Modern systems work in real time, allowing contact centers to identify frustration as it happens rather than after the interaction ends.

What are the key signs that a customer is at risk of churning?

Common signs of at-risk customers include repeated complaints, phrases like “I’ve already called about this,” declining patience, frequent follow-ups, and emotional withdrawal (e.g., “Okay, fine” or “Do whatever you think”).

Customers who stop engaging or questioning are often closer to churn than those who are visibly angry. Combining these signals with sentiment trends provides a clearer picture of churn risk.

Can sentiment analysis improve customer retention and reduce churn?

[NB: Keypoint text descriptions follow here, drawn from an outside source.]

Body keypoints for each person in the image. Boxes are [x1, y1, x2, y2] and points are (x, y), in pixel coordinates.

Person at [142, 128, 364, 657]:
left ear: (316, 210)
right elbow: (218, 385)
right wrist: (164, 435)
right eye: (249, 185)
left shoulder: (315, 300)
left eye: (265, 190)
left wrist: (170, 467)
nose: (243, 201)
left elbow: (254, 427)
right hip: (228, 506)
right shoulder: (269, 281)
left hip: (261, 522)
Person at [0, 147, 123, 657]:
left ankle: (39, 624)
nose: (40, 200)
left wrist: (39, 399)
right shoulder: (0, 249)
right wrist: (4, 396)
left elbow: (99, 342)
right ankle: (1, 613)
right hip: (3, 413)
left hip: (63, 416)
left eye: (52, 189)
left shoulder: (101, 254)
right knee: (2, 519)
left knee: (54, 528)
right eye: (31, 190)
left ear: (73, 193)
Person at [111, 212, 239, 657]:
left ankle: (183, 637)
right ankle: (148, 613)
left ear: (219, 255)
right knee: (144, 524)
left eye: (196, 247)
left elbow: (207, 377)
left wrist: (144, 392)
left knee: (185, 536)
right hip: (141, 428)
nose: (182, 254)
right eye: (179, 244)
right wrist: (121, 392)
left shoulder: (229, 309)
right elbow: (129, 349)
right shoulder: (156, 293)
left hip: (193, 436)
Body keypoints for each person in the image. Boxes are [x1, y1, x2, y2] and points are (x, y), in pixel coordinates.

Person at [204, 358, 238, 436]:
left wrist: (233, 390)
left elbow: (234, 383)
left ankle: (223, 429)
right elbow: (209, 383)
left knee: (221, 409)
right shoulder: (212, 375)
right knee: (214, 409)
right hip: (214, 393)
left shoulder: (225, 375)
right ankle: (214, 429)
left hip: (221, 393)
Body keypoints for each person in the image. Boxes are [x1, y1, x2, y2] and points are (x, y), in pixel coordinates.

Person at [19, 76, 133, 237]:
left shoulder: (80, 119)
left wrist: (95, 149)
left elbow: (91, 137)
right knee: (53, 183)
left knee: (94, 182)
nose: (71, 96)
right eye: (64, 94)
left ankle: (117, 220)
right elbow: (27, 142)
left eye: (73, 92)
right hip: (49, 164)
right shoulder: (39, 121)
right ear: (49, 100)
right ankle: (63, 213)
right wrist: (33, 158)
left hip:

Yes, sentiment analysis helps reduce churn by identifying dissatisfaction early and enabling proactive intervention.

Instead of reacting after a customer leaves, contact centers can resolve issues during the interaction itself.

Real-time alerts, smarter escalation, and better agent responses lead to improved customer trust, which directly impacts retention and long-term loyalty.

How accurate is AI-based sentiment analysis in customer interactions?

AI-based sentiment analysis is highly effective when used alongside contextual data, but it is not perfect on its own.

Accuracy depends on factors like language, tone variation, and industry-specific vocabulary. The best results come from combining sentiment with interaction history, customer behavior, and agent inputs, ensuring that decisions are based on patterns rather than isolated signals.

How should contact centers implement sentiment analysis effectively?

To implement sentiment analysis effectively, contact centers should start with specific use cases such as identifying repeat complaints or high-risk interactions.

Teams must train agents to understand and act on sentiment signals, integrate sentiment with CRM and call data, and prioritize real-time intervention over post-call reporting.

The goal is not just to measure emotion, but to respond to it while the interaction is still in progress.